O que é a Certidão de Tempo de Contribuição?
A Certidão de Tempo de Contribuição, conhecida pela sigla CTC, é o documento emitido pelo regime previdenciário de origem destinado a certificar períodos de contribuição para que possam ser aproveitados em outro regime.
Em termos práticos, a CTC formaliza o tempo contributivo reconhecido pelo regime em que as contribuições foram originalmente realizadas.
Ela não concede, por si só, uma aposentadoria.
Sua função é possibilitar que determinado período seja apresentado ao regime de destino, que analisará sua averbação e eventual utilização para a concessão de benefício previdenciário.
Portanto, é importante distinguir três momentos:
o reconhecimento do período pelo regime de origem;
a emissão da CTC;
a análise e a averbação pelo regime de destino.
A existência da certidão não significa, automaticamente, que todo o período nela indicado produzirá os efeitos pretendidos no outro regime.
Contagem recíproca entre regimes
O fundamento constitucional da CTC está relacionado à contagem recíproca.
O § 9º do art. 201 da Constituição Federal assegura, para fins de aposentadoria, a contagem recíproca do tempo de contribuição entre o Regime Geral de Previdência Social e os regimes próprios, bem como destes entre si, com a correspondente compensação financeira.

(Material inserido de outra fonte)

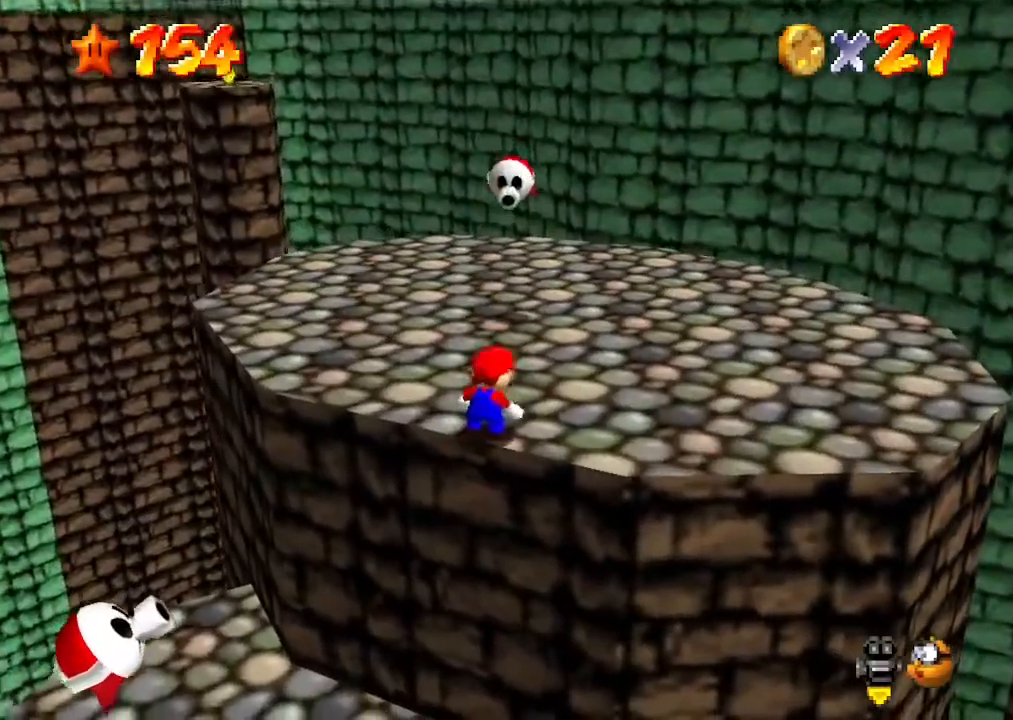
{"buttons": [], "left_stick": "up-right", "events": [[300, "A", "down"], [300, "B", "down"], [467, "A", "up"], [467, "B", "up"]]}
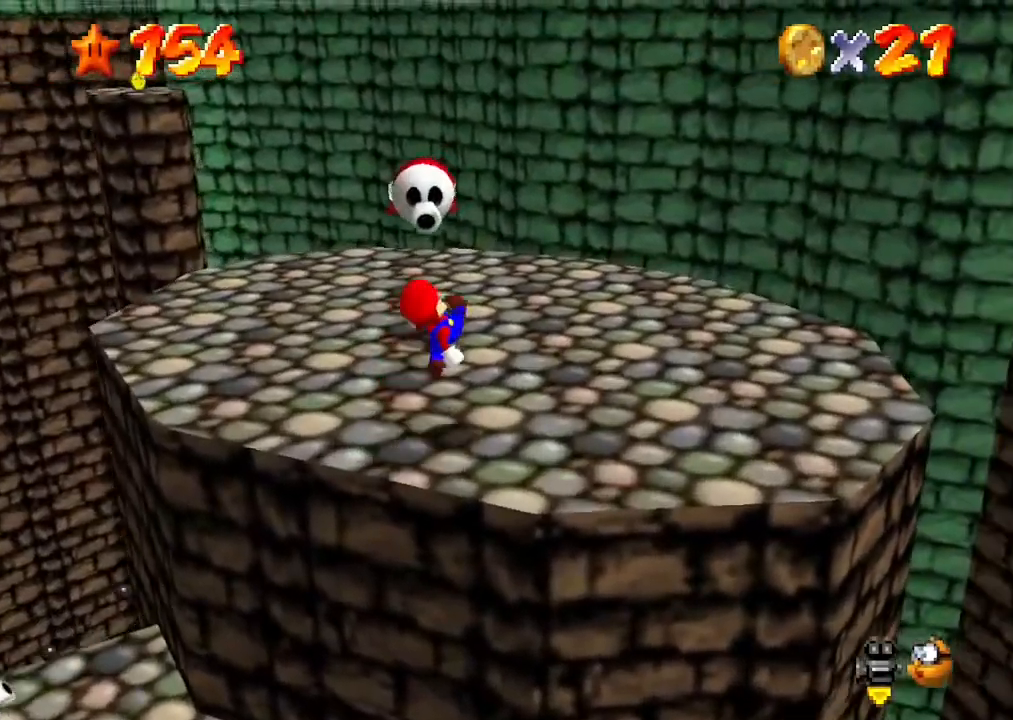
{"buttons": [], "left_stick": "up", "events": [[500, "left_stick", "up"]]}
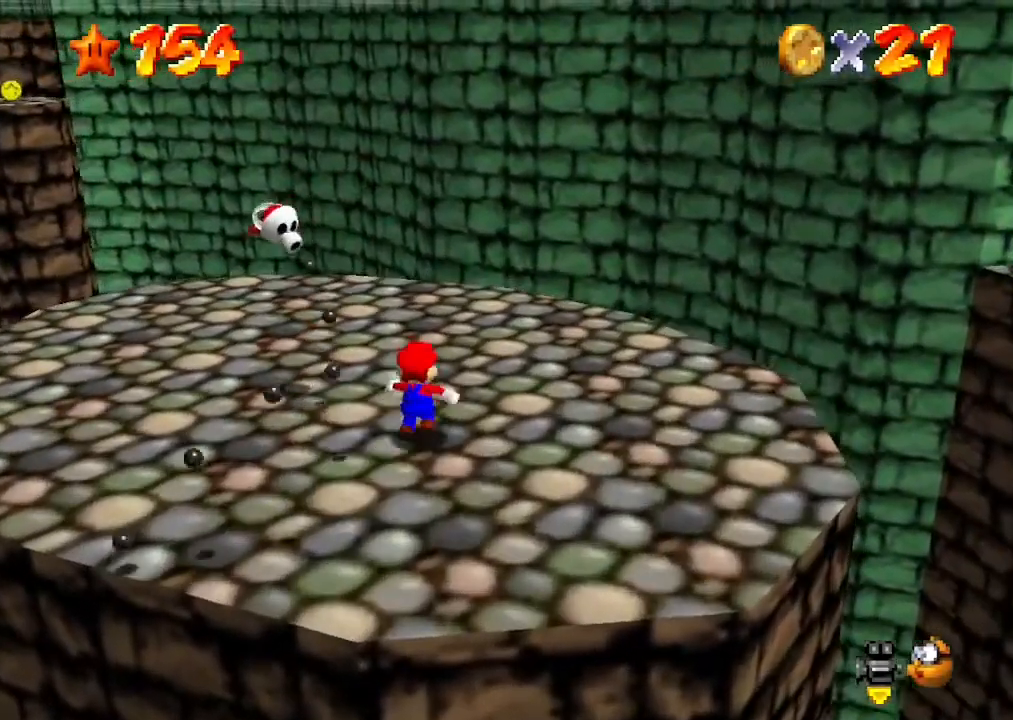
{"buttons": [], "left_stick": "left", "events": [[433, "left_stick", "left"]]}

A contagem recíproca permite que a mobilidade profissional do trabalhador não resulte, necessariamente, na perda dos períodos regularmente contribuídos.
Assim, quem exerceu atividade vinculada ao RGPS e posteriormente ingressou em cargo efetivo poderá, observados os requisitos legais, utilizar o tempo anterior no RPPS.

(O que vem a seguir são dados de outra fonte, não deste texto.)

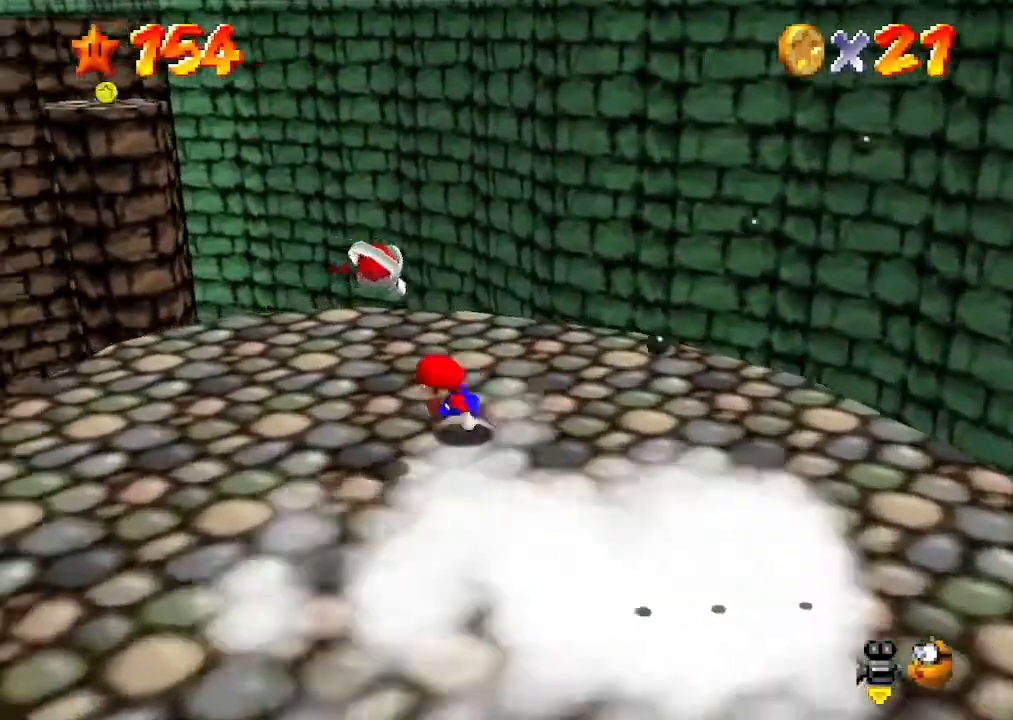
{"buttons": [], "left_stick": "center", "events": [[67, "left_stick", "center"]]}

Da mesma forma, o tempo prestado sob vinculação a um regime próprio poderá ser certificado para utilização no RGPS ou em outro RPPS.
Disciplina legal
Os arts. 94 a 99 da Lei nº 8.213/1991 disciplinam a contagem recíproca do tempo de contribuição para os segurados vinculados a regimes distintos.
A legislação admite a soma dos períodos, mas estabelece limitações importantes, entre elas a impossibilidade de utilização do mesmo tempo para a concessão de benefícios em regimes diferentes.
Também existem regras específicas para períodos concomitantes, tempo especial, contribuições inferiores ao mínimo, atividade rural e outras situações que exigem análise individualizada.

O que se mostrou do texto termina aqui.